The Geo-Informatics and Space Technology Development Agency (GISTDA) has unveiled new satellite data showing significant fluctuations in Thailand’s rainfall and flood patterns over the past four years.
The data highlights the variation in flooded areas, which ranged from just 600,000 rai to more than 5 million rai.
The main factors behind this volatility are the El Niño–La Niña phenomena and the movement of tropical storms. In some years, a single storm has been enough to cause devastating flooding over millions of rai of agricultural land and local communities.
This data not only documents past situations but also serves as a critical warning about the challenges of water management and the increasing need for adaptation to more extreme climate conditions.
The most recent satellite images from GISTDA, taken in September, compared flood-affected areas across the country over the last four years. They clearly show the differences between rainy seasons and the impact of various storms.
Flood-affected areas by year:
In 2022, Thailand experienced the highest level of flooding in four years, with over 5.3 million rai affected. In contrast, 2023 saw the least flooding, with just over 675,000 rai inundated.

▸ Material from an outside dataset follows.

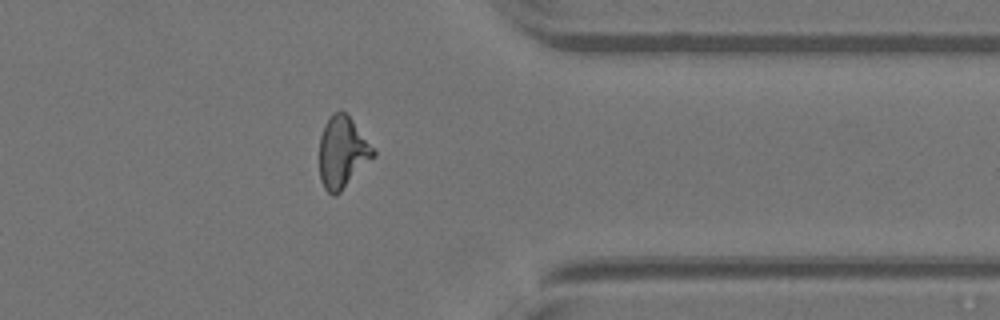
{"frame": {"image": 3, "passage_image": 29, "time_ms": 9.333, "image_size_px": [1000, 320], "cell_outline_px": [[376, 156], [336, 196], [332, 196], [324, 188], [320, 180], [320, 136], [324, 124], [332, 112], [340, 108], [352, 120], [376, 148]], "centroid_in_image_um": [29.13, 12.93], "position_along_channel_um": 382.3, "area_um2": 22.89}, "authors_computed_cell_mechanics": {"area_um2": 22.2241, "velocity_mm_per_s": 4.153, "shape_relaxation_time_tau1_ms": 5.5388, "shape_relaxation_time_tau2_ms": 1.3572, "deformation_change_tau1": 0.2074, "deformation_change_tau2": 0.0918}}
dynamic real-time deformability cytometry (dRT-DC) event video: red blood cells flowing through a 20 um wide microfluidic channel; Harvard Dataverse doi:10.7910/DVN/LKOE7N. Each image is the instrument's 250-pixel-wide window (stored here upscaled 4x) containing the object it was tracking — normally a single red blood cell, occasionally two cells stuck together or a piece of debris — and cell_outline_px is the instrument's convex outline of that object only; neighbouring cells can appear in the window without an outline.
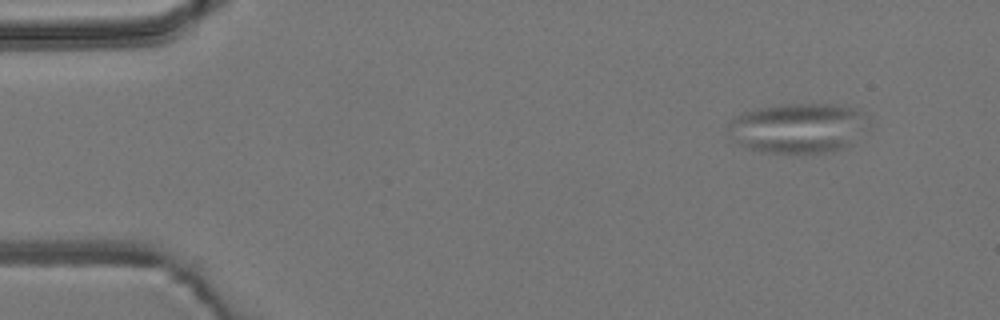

However, 2025 has already seen significant flooding, with nearly 5 million rai submerged, driven by the combined effects of various climate events.
El Niño-La Niña and tropical storms
According to GISTDA's analysis, the main factors behind the dramatic fluctuations in Thailand's flood levels are global climate phenomena known as El Niño and La Niña (ENSO), which directly impact rainfall patterns in Southeast Asia.
This data underscores the enormous impact that a single tropical storm, even one that doesn’t make direct landfall in Thailand, can have on the flood situation when combined with the La Niña phenomenon.
Some storms that pass through the South China Sea or neighbouring countries can also bring heavy rainfall to Thailand, further exacerbating the flood risks.
Other key factors
Space-based data has become a crucial tool for forecasting, analysing, and assessing risks. This enables both policy-level and operational agencies to use the information to prepare, reduce loss of life and property, and mitigate economic impacts.